Original article can be found here (source): Deep Learning on Medium
Modern Visual RecSys Part4b: COVID-19 Case Study with CNN
In this case study, we will explore the COVID-19 X-ray images with the same Convolutional Neural Networks RecSys flow we set up in the previous CNN chapter. We aim to identify clusters of X-ray images with similar severity in infection using Approximate Nearest Neighbors. We will swap out the training data and employ a more powerful pre-trained model (Resnet152); the rest of the code remains identical to the one we used for DeepFashion images. This work is meant as a proof-of-concept on of how we can apply the same framework we developed onto a completely different domain.

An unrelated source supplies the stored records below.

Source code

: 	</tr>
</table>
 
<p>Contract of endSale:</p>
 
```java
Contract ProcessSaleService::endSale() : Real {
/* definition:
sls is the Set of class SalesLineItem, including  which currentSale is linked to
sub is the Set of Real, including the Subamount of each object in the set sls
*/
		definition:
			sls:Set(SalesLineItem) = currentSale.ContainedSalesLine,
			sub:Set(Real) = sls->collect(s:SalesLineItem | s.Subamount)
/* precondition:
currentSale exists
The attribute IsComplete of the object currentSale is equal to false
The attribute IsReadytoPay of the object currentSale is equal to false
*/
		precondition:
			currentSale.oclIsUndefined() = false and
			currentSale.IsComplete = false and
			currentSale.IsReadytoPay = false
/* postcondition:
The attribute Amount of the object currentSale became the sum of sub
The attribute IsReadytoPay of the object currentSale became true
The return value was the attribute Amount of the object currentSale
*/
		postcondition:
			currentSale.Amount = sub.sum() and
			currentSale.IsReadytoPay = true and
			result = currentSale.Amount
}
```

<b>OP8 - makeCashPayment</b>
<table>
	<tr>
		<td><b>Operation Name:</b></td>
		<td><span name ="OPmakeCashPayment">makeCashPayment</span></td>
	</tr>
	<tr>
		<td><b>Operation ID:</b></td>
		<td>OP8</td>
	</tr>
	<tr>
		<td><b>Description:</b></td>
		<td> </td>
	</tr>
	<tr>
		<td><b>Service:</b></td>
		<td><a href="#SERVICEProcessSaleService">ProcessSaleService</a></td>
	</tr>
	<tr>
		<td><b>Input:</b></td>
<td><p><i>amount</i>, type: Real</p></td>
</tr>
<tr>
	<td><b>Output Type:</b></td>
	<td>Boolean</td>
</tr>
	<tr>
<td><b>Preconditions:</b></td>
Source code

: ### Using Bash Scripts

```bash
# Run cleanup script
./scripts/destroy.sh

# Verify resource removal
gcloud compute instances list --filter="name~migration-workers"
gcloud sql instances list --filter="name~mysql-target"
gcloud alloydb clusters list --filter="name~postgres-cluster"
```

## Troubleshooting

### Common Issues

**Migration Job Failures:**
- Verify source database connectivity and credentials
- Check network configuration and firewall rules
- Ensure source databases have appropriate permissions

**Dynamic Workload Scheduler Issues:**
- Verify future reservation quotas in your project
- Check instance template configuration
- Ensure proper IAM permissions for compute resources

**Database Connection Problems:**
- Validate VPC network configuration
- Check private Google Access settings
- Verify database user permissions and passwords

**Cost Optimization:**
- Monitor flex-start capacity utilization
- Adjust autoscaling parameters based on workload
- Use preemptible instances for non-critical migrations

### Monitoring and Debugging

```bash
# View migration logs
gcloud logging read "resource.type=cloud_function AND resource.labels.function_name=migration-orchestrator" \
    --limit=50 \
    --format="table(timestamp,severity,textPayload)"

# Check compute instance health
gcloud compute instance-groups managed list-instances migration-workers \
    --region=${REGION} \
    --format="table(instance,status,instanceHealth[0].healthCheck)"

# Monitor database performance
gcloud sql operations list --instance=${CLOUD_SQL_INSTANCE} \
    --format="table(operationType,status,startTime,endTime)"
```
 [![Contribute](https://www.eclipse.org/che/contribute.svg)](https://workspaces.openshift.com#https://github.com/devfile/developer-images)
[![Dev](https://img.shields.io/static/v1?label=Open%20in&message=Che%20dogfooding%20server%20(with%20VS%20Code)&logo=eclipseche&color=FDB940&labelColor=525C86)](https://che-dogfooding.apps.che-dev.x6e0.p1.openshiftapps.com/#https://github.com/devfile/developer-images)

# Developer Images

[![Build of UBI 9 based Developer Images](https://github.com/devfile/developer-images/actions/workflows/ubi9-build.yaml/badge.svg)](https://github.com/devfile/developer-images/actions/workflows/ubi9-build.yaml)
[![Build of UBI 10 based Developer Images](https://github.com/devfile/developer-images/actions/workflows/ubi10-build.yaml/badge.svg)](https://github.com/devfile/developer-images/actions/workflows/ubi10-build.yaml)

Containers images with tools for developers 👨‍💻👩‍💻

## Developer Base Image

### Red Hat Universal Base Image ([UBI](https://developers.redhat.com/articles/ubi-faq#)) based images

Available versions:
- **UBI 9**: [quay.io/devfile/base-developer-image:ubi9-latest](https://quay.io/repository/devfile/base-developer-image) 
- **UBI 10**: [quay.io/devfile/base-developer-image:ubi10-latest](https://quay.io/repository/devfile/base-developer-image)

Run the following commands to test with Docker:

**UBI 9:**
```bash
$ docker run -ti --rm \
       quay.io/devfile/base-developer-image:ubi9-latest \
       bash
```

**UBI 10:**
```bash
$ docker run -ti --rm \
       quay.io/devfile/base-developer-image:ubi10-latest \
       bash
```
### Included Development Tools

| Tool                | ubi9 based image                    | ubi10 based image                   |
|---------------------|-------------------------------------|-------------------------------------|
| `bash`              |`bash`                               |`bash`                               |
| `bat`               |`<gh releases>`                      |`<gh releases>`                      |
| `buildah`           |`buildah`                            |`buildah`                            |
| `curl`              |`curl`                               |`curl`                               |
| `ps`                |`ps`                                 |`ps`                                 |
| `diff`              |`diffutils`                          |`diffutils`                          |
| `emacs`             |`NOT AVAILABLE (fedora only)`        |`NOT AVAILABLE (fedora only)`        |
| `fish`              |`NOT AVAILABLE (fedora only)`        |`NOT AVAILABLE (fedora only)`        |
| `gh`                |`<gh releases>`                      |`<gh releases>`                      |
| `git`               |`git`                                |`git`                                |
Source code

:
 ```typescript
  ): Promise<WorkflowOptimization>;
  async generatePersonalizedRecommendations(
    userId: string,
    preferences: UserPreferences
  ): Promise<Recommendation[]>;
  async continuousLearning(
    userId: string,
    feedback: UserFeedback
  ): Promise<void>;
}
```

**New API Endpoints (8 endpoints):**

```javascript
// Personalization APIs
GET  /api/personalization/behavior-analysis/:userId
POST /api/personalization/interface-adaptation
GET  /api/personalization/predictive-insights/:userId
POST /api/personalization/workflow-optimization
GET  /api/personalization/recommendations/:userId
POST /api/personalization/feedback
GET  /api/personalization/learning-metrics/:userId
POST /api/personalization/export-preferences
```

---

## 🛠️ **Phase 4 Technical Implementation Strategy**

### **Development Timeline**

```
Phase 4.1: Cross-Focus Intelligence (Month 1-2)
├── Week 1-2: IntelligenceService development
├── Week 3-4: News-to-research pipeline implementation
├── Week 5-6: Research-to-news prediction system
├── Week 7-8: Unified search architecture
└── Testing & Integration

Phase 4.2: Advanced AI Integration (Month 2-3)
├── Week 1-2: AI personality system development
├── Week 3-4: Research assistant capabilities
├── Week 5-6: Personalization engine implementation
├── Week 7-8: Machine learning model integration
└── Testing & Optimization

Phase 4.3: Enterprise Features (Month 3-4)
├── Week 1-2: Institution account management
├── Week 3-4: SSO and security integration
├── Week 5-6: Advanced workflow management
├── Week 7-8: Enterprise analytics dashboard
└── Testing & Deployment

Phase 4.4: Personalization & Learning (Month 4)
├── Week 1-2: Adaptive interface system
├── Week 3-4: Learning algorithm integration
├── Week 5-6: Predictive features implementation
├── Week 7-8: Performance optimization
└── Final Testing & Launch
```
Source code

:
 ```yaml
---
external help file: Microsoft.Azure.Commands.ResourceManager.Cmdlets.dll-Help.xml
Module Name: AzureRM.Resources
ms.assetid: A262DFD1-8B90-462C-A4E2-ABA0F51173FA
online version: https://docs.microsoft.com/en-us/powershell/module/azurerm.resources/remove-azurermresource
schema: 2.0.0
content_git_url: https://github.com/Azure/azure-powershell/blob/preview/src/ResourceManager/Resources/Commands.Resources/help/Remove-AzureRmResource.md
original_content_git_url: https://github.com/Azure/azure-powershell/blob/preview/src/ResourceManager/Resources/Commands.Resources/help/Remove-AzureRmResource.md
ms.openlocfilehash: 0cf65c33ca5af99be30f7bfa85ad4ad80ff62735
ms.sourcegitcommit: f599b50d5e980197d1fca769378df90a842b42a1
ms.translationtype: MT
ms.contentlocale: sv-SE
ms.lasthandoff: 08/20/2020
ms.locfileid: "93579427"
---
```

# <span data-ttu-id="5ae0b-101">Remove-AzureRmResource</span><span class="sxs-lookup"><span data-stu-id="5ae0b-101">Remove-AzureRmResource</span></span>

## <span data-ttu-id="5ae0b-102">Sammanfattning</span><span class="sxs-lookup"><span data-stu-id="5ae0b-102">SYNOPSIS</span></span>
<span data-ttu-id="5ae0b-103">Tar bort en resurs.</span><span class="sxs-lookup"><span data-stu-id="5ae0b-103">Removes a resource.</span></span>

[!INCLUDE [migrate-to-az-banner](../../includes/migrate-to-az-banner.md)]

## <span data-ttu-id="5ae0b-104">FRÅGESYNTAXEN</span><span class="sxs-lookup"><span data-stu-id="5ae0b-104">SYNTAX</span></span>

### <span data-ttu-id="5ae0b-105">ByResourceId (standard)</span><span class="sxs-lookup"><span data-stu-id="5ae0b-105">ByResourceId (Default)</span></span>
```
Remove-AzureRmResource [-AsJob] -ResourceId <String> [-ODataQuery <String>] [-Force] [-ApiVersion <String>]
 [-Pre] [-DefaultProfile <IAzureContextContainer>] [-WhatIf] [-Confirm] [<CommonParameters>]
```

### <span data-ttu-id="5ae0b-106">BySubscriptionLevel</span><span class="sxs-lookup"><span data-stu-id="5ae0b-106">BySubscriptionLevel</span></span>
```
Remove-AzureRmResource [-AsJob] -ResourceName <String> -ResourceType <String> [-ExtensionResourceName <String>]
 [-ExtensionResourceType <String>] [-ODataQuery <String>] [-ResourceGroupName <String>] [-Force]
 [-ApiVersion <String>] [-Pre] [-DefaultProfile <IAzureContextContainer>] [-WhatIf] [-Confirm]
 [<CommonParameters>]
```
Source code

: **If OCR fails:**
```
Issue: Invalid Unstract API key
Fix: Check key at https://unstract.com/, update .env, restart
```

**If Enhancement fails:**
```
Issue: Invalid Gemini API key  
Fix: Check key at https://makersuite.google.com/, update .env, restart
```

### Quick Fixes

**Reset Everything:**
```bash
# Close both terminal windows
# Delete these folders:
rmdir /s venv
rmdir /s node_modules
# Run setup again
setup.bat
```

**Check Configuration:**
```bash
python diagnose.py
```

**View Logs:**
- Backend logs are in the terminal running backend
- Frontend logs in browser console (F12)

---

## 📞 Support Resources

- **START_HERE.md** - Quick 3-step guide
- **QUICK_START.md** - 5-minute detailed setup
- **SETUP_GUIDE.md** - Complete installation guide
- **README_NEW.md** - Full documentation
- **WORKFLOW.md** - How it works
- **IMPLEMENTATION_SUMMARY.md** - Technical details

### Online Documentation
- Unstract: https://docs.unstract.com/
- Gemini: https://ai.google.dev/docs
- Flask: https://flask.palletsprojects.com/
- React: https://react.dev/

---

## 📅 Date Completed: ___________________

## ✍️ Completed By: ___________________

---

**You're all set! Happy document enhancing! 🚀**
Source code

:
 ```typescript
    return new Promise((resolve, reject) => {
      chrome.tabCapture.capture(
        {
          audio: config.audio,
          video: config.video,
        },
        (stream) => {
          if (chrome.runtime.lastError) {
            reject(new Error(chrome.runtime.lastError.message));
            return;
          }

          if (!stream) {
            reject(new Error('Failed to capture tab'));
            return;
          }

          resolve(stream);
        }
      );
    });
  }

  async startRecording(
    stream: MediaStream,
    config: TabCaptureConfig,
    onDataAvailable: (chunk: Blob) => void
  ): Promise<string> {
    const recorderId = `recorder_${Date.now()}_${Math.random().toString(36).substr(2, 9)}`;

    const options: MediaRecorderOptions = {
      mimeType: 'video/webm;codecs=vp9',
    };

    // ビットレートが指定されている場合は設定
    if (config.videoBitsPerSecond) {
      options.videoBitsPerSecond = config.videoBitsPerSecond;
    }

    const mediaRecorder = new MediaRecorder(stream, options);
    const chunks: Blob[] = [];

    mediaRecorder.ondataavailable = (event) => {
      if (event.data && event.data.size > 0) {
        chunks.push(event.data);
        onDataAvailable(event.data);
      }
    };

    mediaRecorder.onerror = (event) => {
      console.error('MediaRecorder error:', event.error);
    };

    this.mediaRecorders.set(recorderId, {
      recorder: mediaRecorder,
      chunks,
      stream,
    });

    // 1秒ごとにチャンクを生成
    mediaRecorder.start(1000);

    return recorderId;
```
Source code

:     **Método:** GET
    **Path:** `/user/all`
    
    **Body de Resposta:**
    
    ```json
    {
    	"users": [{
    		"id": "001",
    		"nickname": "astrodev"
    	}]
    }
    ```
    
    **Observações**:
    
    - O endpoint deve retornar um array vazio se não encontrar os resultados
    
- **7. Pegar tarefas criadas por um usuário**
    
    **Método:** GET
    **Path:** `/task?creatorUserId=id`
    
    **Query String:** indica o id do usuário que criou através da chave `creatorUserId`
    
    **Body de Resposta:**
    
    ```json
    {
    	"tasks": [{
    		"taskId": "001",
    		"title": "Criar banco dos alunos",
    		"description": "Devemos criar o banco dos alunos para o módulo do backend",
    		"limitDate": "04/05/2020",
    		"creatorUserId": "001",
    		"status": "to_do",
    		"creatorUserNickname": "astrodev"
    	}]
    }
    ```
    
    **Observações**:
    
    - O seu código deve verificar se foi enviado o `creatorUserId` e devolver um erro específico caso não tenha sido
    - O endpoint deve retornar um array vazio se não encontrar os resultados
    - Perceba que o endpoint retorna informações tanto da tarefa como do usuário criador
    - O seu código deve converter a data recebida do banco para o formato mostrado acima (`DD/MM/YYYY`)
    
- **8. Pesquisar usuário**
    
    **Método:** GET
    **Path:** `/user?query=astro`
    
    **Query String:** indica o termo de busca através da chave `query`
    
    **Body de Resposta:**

This work is not intended as medical research nor representative of how we can use CNN to detect COVID-19.
Explore the series
- How does a Recommender Work? [Foundational]
- How to Design a Recommender? [Foundational]
- Intro to Visual RecSys [Core]
- Convolutional Neural Networks Recommender [Pro]
- COVID-19 Case Study with CNN [Pro][we are here]
- Advanced topics — Visual Understanding [Pro](coming soon)
- Advanced topics — Temporal Modeling [Pro](coming soon)
- Conclusion and next steps [Foundational](coming soon)
- Foundational: general knowledge and theories, minimum coding experience needed.
- Core: more challenging materials with basic coding.
- Pro: Difficult materials and code, with production-grade tools.
The COVID-19 Data
Intuition of why CNN will be able to work well on this data set:
As outlined in the previous chapter, the strength of CNN is in the convolutional filters. These filters are very good at detecting shapes, lines, boundaries within the image. From the X-ray images, we see that as the infection worsens, the image blurs with more white areas and the rib cage becomes less visible; these are visual cues that CNN will be able to pick up and learn.
Cleaning the data
- As there are less than 25 samples of ARDS, Pneumocystis, SARS & Streptococcus in total, I decided to remove those samples and only keep COVID and healthy samples.
- As there are less than 25 samples of CT scans and only 1 CT scan for healthy patient, I decided to remove CT scans and only keep X-rays.
- After the cleaning we have 102 COVID X-rays and 1,584 healthy X-rays.
We will follow the exact same steps outlined in the previous Convolutional Neural Networks RecSys chapter (you can refer back to that chapter for more details):
- Convert images to embeddings
- Conduct Transfer Learning from ResNet152
- Use Fastai hooks to retrieve image embeddings from step 2
- Use Approximate Nearest Neighbors to obtain most similar images based on the embeddings from step 3.
For healthy X-ray scans, our model is able to pick up 36 most similar X-rays that are all healthy.
For infected X-ray scans, our model usually picks up a mix of 80% infected X-ray scans and 20% healthy scans.
For the seriously infected X-ray scans, our model is able to pick up 36 most similar X-rays that are all infected.
Potential use case of this work
We can use this model to track the change in scan severity over time. If the scan today has fewer healthy neighboring scans and is drifting towards the seriously-infected cluster, this is a sign that the condition of the patient has worsen over time.
Link to Colab (you just need a free Google Account to run the code on GPU in the cloud)
What have we learned
In this chapter, we explore the use of our previously developed CNN Recsys flow in healthcare domain. We observed how we can train a powerful model with minimum changes to our code, showcasing the flexibility of our flow.